If I decide to release this system to the public, I’ll need to reach out to an AI Engineering resource to assist with optimizing system performance.
All in all, these optimizations will ensure that the AI Marketing Application gives high-value insights to business owners without excessive computational overhead.
While this proof of concept prioritized core AI functionalities, several critical components were intentionally left out but I’d like to acknowledge them for future enhancements. High availability and disaster recovery (HA/DR) were not implemented at this stage, as the focus was on validating the system’s marketing automation capabilities. Advanced security features, such as Identity and Access Management (IAM), firewalls, and API token security, were also omitted, though they will be crucial for securing production-ready deployments.

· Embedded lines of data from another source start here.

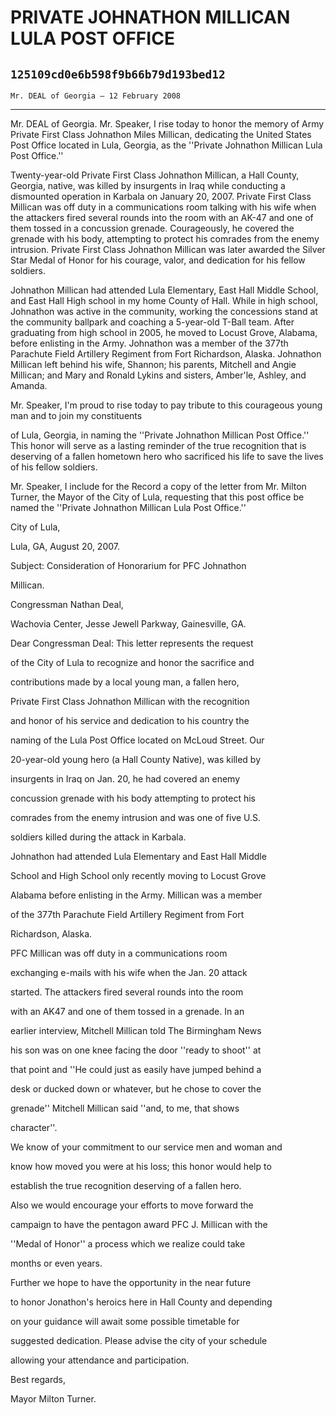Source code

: # PRIVATE JOHNATHON MILLICAN LULA POST OFFICE
## `125109cd0e6b598f9b66b79d193bed12`
`Mr. DEAL of Georgia — 12 February 2008`

---


Mr. DEAL of Georgia. Mr. Speaker, I rise today to honor the memory of 
Army Private First Class Johnathon Miles Millican, dedicating the 
United States Post Office located in Lula, Georgia, as the ''Private 
Johnathon Millican Lula Post Office.''

Twenty-year-old Private First Class Johnathon Millican, a Hall 
County, Georgia, native, was killed by insurgents in Iraq while 
conducting a dismounted operation in Karbala on January 20, 2007. 
Private First Class Millican was off duty in a communications room 
talking with his wife when the attackers fired several rounds into the 
room with an AK-47 and one of them tossed in a concussion grenade. 
Courageously, he covered the grenade with his body, attempting to 
protect his comrades from the enemy intrusion. Private First Class 
Johnathon Millican was later awarded the Silver Star Medal of Honor for 
his courage, valor, and dedication for his fellow soldiers.

Johnathon Millican had attended Lula Elementary, East Hall Middle 
School, and East Hall High school in my home County of Hall. While in 
high school, Johnathon was active in the community, working the 
concessions stand at the community ballpark and coaching a 5-year-old 
T-Ball team. After graduating from high school in 2005, he moved to 
Locust Grove, Alabama, before enlisting in the Army. Johnathon was a 
member of the 377th Parachute Field Artillery Regiment from Fort 
Richardson, Alaska. Johnathon Millican left behind his wife, Shannon; 
his parents, Mitchell and Angie Millican; and Mary and Ronald Lykins 
and sisters, Amber'le, Ashley, and Amanda.

Mr. Speaker, I'm proud to rise today to pay tribute to this 
courageous young man and to join my constituents


of Lula, Georgia, in naming the ''Private Johnathon Millican Post 
Office.'' This honor will serve as a lasting reminder of the true 
recognition that is deserving of a fallen hometown hero who sacrificed 
his life to save the lives of his fellow soldiers.

Mr. Speaker, I include for the Record a copy of the letter from Mr. 
Milton Turner, the Mayor of the City of Lula, requesting that this post 
office be named the ''Private Johnathon Millican Lula Post Office.''

























 City of Lula,





















Lula, GA, August 20, 2007.


 Subject: Consideration of Honorarium for PFC Johnathon 




 Millican.



 Congressman Nathan Deal,


 Wachovia Center, Jesse Jewell Parkway, Gainesville, GA.



 Dear Congressman Deal: This letter represents the request 


 of the City of Lula to recognize and honor the sacrifice and 


 contributions made by a local young man, a fallen hero, 


 Private First Class Johnathon Millican with the recognition 


 and honor of his service and dedication to his country the 


 naming of the Lula Post Office located on McLoud Street. Our 


 20-year-old young hero (a Hall County Native), was killed by 


 insurgents in Iraq on Jan. 20, he had covered an enemy 


 concussion grenade with his body attempting to protect his 


 comrades from the enemy intrusion and was one of five U.S. 


 soldiers killed during the attack in Karbala.



 Johnathon had attended Lula Elementary and East Hall Middle 


 School and High School only recently moving to Locust Grove 


 Alabama before enlisting in the Army. Millican was a member 


 of the 377th Parachute Field Artillery Regiment from Fort 


 Richardson, Alaska.



 PFC Millican was off duty in a communications room 


 exchanging e-mails with his wife when the Jan. 20 attack 


 started. The attackers fired several rounds into the room 


 with an AK47 and one of them tossed in a grenade. In an 


 earlier interview, Mitchell Millican told The Birmingham News 


 his son was on one knee facing the door ''ready to shoot'' at 


 that point and ''He could just as easily have jumped behind a 


 desk or ducked down or whatever, but he chose to cover the 


 grenade'' Mitchell Millican said ''and, to me, that shows 


 character''.



 We know of your commitment to our service men and woman and 


 know how moved you were at his loss; this honor would help to 


 establish the true recognition deserving of a fallen hero. 


 Also we would encourage your efforts to move forward the 


 campaign to have the pentagon award PFC J. Millican with the 


 ''Medal of Honor'' a process which we realize could take 


 months or even years.



 Further we hope to have the opportunity in the near future 


 to honor Jonathon's heroics here in Hall County and depending 


 on your guidance will await some possible timetable for 


 suggested dedication. Please advise the city of your schedule 


 allowing your attendance and participation.





 Best regards,























Mayor Milton Turner.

Monitoring and observability tools, including billing alerts and system observability mechanisms, were not integrated into the initial build. These features would provide greater transparency into system performance and cost management.
Future iterations of this AI Marketing Application will incorporate these advanced capabilities to improve system security, monitoring, and scalability. As the project evolves, adding these components will ensure a more robust, secure, and production-ready AI-powered marketing agency for small businesses.
This proof of concept demonstrates the potential of AI Agents in the context of Digital Marketing, offering a scalable and cost-effective solution for small businesses. By integrating AI Agents, grounded with SEO and email marketing knowledge into everyday business operations, the system allows for a small business owner to have expert level assistance from a full digital marketing team.
Looking ahead, future enhancements will focus on automation, improved security, and better resource optimization. Features such as automated blog and email content generation, cost management strategies, and a more intuitive front-end interface will further refine the system’s capabilities. Implementing multi-region cloud provisioning and robust IAM controls will enhance security and reliability, ensuring a production-ready AI solution.